▸ **Jobs**
- a) List every status, as the excerpt on the history of U.S. immigration policy names them, under which a person may enter the country.
- b) Reproduce the passage from the excerpt on U.S. immigration policy history, starting at "History of immigration" and ending at "with immigration policy.".

▸ **Source excerpt**

<<<<

History of immigration policy in the United States

From Ballotpedia
Jump to: navigation, search

Policypedia Imigration Final.png

Immigration in the U.S.
Admission of refugees
Birthright citizenship
Public Policy Logo-one line.png

Immigration policy in the United States has evolved over time in response to debates surrounding who may become a new citizen of the United States or enter the country as a temporary worker, student, refugee, or permanent resident. The first laws regarding immigration were enacted in the late 1800s; legislation enacted after 1952 amended and was codified in the Title 8 of the United States Code, the canon of federal law dealing with immigration policy.

The executive branch also has wide authority over immigration policy and can impact immigration regulation with executive actions and orders. Immigration policy also determines who in ineligible for admission into the country and outlines the procedure for removal of individuals in violation of immigration law. This article summarizes some of the changes in immigration policy throughout the history of the United States.

>>>>

▸ **Information given**

<<<<

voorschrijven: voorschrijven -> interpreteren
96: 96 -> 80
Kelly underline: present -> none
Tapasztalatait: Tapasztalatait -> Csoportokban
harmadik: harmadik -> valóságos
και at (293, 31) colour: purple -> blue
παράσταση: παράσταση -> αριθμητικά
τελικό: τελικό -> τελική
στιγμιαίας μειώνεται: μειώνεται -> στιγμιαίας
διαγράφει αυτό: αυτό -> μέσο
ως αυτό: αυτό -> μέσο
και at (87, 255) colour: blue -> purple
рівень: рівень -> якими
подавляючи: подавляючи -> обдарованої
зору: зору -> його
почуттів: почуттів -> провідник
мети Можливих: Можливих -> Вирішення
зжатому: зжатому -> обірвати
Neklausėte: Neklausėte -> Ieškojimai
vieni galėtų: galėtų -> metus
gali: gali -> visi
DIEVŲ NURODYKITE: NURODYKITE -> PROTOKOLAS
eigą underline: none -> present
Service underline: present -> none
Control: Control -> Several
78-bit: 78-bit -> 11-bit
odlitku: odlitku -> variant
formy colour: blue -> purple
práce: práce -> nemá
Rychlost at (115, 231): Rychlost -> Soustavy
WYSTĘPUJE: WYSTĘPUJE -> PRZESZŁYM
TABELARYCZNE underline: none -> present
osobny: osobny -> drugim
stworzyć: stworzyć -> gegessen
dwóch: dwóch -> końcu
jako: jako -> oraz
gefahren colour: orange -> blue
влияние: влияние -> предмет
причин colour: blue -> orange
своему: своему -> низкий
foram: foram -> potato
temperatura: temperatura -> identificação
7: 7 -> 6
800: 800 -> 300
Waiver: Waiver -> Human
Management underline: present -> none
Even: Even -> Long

>>>>

▸ **Responses per task**
- a) temporary worker, student, refugee, permanent resident

- b)
History of immigration policy in the United States

From Ballotpedia
Jump to: navigation, search

Policypedia Imigration Final.png

Immigration in the U.S.
Admission of refugees
Birthright citizenship
Public Policy Logo-one line.png

Immigration policy in the United States has evolved over time in response to debates surrounding who may become a new citizen of the United States or enter the country as a temporary worker, student, refugee, or permanent resident. The first laws regarding immigration were enacted in the late 1800s; legislation enacted after 1952 amended and was codified in the Title 8 of the United States Code, the canon of federal law dealing with immigration policy.